The Mitule, like the Nalikwanda, also has white and black stripes, but has a symbol of a cow, representing a mother who feeds and takes care of the offspring.
The seven-hour voyage from Nalolo palace to Muoyo palace was never short of entertainment as the paddlers danced to the traditional music amid drumming of the maoma drums, which are also used in the Limulunga ceremony.
Along with the Mitule were other boats that carried the princesses and her subjects as two spy boats, Natamekwa and Mundende, led the way.

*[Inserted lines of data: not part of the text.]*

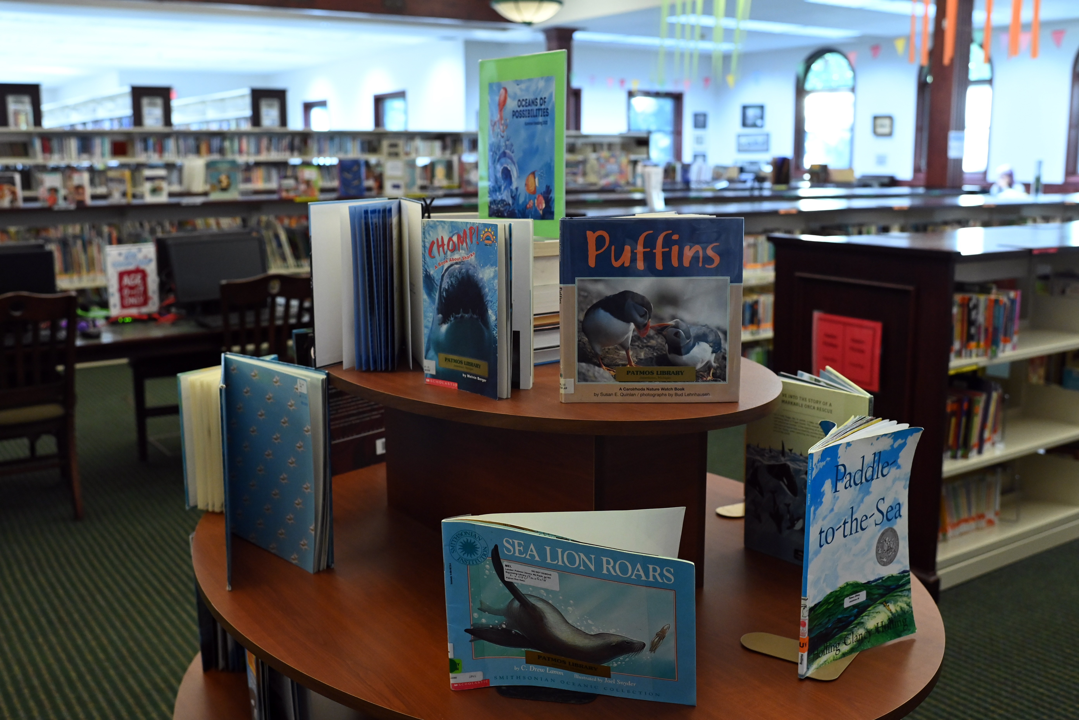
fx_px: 1049
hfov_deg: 54.4
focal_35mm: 35
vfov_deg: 37.9
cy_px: 360
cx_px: 540
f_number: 5
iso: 5000
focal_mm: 35
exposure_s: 1/160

The royal barge which passed some villages, was greeted by ululating women who gathered at strategic points while showing their excitement for being part of the ceremony.
From the jubilation exhibited by both the young and old, it was evident enough that the people in the plains missed the ceremony, which has not taken place in the last three years.

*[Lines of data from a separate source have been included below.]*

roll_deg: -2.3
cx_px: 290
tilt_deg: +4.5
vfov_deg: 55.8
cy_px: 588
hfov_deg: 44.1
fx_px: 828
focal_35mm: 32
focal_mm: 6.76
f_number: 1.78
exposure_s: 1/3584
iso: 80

The celebrations got even more exciting as the entourage made a brief  stop at Liunduluti, where the majority of the women in the plains had gathered to catch a glimpse of the royal badge.
The women, who were seen paddling their way to Liunduluti, an island, with their children, excitedly danced to the beat of the drums before paying homage to Mbuyu Imwiko by kneeling and clapping their hands.
After meeting the excited women, the queen and her entourage  proceeded to Namandi Island for a brief rest, which lasted close  to 20 minutes, before setting off again for what was to be the climax of the ceremony.
Like in the Limulunga ceremony, the two spy boats made their way to the Liwabelelo harbour before the royal barge came through.
The two boats, which were received by loud cheers, then headed back and later returned with the Mitule, which feigned docking three times before it finally docked at exactly 17:35 hours.
Excitement heightened further as the Queen emerged from the royal badge, donning a purple musisi, and was received by Western Province Minister Nathaniel Mubukwanu, who donned an immaculate siziba.
The two later walked majestically side by side to the Muoyo palace grounds where they were treated to dances among them a victory dance by the paddlers.
Mbuyu Imwiko was later ushered to the palace and was expected to make a public appearance yesterday at the palace grounds to join in the celebrations that included traditional dances and music by several dance troupes.
Mbuyu Imwiko is 17th Litunga and ascended to the thrown in 2010.
She succeeded Makwibi Mwanawina, who ruled from 1958-2010.